PELICAN RAPIDS, Minn - School Superintendent Kent Baldry took a $33 million quiz Tuesday night.
He'll know May 12 how well he did.
Baldry answered sometimes-tough questions about the Pelican Rapids School district's proposed $33 million bond referendum during a special meeting of the Lida Township Board.
The district's elementary school will be renovated and a new middle/high school built if district voters approve the referendum on May 12.
Many residents of Lida Township, which is part of the district, have questions about the proposal, so the Township Board invited school officials to come and answer questions, said Richard Sha, Township Board Chairman.
Baldry said the district's elementary and high schools are aging and need expensive upgrades.
Renovating the elementary school makes sense, Baldry said.
But building the proposed 155,075-square-foot secondary school would cost $23 million, while renovating the existing one would cost $16 million, he said.
Spending so much on the old building - part of which dates to 1928 - doesn't make sense, especially since a new building would save $86,500 annually on energy and maintenance, Baldry said.
Sha repeatedly questioned the district's figures, particularly the $16 million price tag for renovating the school.
"We're very comfortable with those numbers," Baldry said.
Sha also challenged Baldry and school officials to provide specific details such "as the current minimum guideline for measuring the proper capacity of corridors, restrooms and stairwells," which proponents of the referendum say need to be expanded.
"I feel like I'm back in confirmation with all these things to recite," Baldry said.
Susanne Seifert, a Pelican Rapids resident with two children in school, was among the 60 people at the meeting.
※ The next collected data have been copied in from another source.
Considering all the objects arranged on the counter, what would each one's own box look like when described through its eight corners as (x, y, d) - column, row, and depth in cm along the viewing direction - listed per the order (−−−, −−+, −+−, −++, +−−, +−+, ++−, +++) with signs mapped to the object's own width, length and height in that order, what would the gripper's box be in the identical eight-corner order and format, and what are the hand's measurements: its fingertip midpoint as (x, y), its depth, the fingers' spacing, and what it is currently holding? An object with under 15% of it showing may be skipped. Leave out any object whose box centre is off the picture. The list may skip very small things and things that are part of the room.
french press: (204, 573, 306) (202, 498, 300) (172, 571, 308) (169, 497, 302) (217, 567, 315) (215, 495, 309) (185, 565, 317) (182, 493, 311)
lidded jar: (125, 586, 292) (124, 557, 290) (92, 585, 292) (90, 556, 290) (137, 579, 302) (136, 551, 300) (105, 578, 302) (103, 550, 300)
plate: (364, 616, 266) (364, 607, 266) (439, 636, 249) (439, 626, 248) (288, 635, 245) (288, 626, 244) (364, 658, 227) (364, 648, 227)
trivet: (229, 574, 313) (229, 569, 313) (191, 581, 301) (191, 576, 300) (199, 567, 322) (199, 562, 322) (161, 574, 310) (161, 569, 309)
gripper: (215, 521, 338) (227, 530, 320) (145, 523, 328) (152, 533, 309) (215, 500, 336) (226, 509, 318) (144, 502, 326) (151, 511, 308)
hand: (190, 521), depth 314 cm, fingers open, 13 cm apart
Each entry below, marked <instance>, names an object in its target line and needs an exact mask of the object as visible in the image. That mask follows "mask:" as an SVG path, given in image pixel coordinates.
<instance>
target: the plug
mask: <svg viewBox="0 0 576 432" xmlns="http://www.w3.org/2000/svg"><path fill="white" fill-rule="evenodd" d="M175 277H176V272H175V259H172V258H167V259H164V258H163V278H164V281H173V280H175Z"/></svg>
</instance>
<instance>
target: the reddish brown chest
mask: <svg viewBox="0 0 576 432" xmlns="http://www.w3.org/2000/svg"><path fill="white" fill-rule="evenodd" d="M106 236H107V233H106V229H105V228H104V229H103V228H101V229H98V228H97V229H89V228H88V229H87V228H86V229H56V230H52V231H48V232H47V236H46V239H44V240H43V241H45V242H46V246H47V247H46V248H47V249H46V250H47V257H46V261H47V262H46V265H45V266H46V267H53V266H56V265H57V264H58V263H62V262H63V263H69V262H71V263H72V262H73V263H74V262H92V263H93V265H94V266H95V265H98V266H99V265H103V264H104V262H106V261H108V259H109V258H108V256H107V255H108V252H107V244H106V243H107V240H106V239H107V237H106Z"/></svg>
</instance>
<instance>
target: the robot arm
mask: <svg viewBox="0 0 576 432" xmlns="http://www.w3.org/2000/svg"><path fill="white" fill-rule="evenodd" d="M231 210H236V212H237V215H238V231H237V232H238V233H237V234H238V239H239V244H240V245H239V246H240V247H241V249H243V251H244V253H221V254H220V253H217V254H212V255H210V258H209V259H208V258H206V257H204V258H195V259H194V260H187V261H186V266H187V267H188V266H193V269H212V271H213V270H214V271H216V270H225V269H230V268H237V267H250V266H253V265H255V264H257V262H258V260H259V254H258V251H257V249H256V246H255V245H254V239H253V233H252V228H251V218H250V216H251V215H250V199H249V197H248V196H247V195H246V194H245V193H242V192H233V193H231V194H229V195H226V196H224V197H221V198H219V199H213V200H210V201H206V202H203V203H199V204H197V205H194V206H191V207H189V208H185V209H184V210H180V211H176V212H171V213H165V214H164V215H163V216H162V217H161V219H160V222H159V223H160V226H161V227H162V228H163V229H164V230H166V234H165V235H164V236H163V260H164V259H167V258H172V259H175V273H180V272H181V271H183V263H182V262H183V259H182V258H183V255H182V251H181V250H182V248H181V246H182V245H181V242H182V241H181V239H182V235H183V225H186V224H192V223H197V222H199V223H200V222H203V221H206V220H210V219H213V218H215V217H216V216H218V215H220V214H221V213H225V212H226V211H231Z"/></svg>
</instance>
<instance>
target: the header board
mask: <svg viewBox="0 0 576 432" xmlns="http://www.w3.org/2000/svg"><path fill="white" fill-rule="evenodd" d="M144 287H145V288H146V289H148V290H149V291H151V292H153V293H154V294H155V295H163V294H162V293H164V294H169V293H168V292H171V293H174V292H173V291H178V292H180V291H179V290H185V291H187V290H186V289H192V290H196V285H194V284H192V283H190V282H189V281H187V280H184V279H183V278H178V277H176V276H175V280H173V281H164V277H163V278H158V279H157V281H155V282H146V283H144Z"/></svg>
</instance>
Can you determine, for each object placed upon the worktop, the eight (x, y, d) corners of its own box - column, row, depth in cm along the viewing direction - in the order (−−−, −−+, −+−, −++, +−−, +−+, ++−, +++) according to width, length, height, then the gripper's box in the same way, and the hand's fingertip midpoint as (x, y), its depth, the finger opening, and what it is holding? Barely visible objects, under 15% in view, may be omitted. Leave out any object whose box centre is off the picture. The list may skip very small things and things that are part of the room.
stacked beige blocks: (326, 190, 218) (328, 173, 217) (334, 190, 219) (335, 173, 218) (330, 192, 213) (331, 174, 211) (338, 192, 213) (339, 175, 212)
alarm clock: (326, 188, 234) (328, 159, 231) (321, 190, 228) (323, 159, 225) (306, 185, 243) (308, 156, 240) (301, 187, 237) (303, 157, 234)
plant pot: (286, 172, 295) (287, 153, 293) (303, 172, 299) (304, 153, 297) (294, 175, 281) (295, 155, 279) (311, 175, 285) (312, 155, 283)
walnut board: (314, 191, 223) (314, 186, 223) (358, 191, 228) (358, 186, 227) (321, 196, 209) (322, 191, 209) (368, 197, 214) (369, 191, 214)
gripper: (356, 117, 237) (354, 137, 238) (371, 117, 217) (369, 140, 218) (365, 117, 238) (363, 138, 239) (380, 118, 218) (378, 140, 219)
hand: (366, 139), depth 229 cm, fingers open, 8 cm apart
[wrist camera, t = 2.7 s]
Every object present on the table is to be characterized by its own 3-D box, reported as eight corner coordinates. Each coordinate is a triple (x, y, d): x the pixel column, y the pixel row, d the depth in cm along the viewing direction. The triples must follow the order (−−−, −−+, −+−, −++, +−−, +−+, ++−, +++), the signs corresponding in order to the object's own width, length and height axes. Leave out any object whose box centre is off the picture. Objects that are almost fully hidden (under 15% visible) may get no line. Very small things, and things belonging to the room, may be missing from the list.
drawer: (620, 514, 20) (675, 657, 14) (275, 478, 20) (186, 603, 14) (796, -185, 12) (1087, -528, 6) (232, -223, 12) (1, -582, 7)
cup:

She told school officials the $33 million project would impose too much of a tax burden on many in the district.
Taxes on a $70,000 house - the average price of a house in Pelican Rapids - would rise by $148 annually.
Taxes on a $144,000 house - the average price of a house in the entire district, which has many lakeside homes - would rise $304 annually.
"We're a small distict. We can't afford to do what they do in Fargo or Minneapolis," she said.
Seifert, who said her school taxes would rise 50 percent if the referendum is approved, said renovating the high school is more prudent than building a new one.
If the referendum is approved, construction would begin in the spring of 2006 and be completed before school begins in the fall of 2007.
The district hasn't decided where the new secondary school would be built. But it's investigating three 50-acre parcels, two on the north side of town and one on the south side.
Baldry said the School Board and administrators weighed the issue carefully before deciding to bring the referendum before voters.
"We really do think this is in the best interests of our district," he said.